• What to produce: Here is a block of records. Copy every line in it that includes "moderate".

--- Given data Enclosed Below ---

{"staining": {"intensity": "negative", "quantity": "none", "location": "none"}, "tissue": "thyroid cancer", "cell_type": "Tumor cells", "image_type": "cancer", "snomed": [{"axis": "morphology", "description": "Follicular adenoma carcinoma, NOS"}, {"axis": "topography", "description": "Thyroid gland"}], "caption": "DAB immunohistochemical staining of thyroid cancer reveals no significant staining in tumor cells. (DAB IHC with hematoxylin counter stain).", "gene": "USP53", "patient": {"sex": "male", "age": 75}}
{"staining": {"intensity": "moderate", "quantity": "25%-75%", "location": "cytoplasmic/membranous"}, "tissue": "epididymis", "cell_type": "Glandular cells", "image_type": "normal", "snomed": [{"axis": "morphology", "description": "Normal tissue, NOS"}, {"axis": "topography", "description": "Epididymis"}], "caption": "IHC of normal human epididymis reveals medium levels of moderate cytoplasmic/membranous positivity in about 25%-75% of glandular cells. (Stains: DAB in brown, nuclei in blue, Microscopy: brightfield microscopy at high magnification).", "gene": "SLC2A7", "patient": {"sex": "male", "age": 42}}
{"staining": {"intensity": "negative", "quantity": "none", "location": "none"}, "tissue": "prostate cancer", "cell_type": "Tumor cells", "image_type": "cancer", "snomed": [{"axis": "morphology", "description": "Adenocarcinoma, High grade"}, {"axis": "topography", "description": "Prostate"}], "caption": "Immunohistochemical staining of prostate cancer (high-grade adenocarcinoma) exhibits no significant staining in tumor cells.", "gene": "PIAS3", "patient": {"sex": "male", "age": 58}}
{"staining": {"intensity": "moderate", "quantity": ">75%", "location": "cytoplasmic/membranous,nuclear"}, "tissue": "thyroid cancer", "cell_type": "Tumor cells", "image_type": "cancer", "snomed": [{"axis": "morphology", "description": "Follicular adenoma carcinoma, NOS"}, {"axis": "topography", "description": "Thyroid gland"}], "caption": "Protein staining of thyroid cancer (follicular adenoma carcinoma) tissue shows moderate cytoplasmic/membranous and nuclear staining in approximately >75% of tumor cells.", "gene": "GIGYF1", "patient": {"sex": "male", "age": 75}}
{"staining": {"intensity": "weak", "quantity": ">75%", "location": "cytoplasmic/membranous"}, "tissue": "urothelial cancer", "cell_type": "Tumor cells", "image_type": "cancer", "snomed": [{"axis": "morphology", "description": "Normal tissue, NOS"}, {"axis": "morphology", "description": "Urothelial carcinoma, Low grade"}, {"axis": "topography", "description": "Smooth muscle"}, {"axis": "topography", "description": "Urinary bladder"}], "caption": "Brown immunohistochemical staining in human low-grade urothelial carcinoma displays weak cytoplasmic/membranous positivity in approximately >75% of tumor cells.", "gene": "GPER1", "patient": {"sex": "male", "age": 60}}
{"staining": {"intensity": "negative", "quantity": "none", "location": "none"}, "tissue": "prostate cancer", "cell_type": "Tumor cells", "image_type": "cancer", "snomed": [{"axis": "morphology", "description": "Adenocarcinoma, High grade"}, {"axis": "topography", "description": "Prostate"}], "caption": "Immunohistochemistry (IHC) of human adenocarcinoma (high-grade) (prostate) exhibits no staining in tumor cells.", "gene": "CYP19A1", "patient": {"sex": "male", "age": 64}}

--- End of Enclosed Given data ---

• Written response:
{"staining": {"intensity": "moderate", "quantity": "25%-75%", "location": "cytoplasmic/membranous"}, "tissue": "epididymis", "cell_type": "Glandular cells", "image_type": "normal", "snomed": [{"axis": "morphology", "description": "Normal tissue, NOS"}, {"axis": "topography", "description": "Epididymis"}], "caption": "IHC of normal human epididymis reveals medium levels of moderate cytoplasmic/membranous positivity in about 25%-75% of glandular cells. (Stains: DAB in brown, nuclei in blue, Microscopy: brightfield microscopy at high magnification).", "gene": "SLC2A7", "patient": {"sex": "male", "age": 42}}
{"staining": {"intensity": "moderate", "quantity": ">75%", "location": "cytoplasmic/membranous,nuclear"}, "tissue": "thyroid cancer", "cell_type": "Tumor cells", "image_type": "cancer", "snomed": [{"axis": "morphology", "description": "Follicular adenoma carcinoma, NOS"}, {"axis": "topography", "description": "Thyroid gland"}], "caption": "Protein staining of thyroid cancer (follicular adenoma carcinoma) tissue shows moderate cytoplasmic/membranous and nuclear staining in approximately >75% of tumor cells.", "gene": "GIGYF1", "patient": {"sex": "male", "age": 75}}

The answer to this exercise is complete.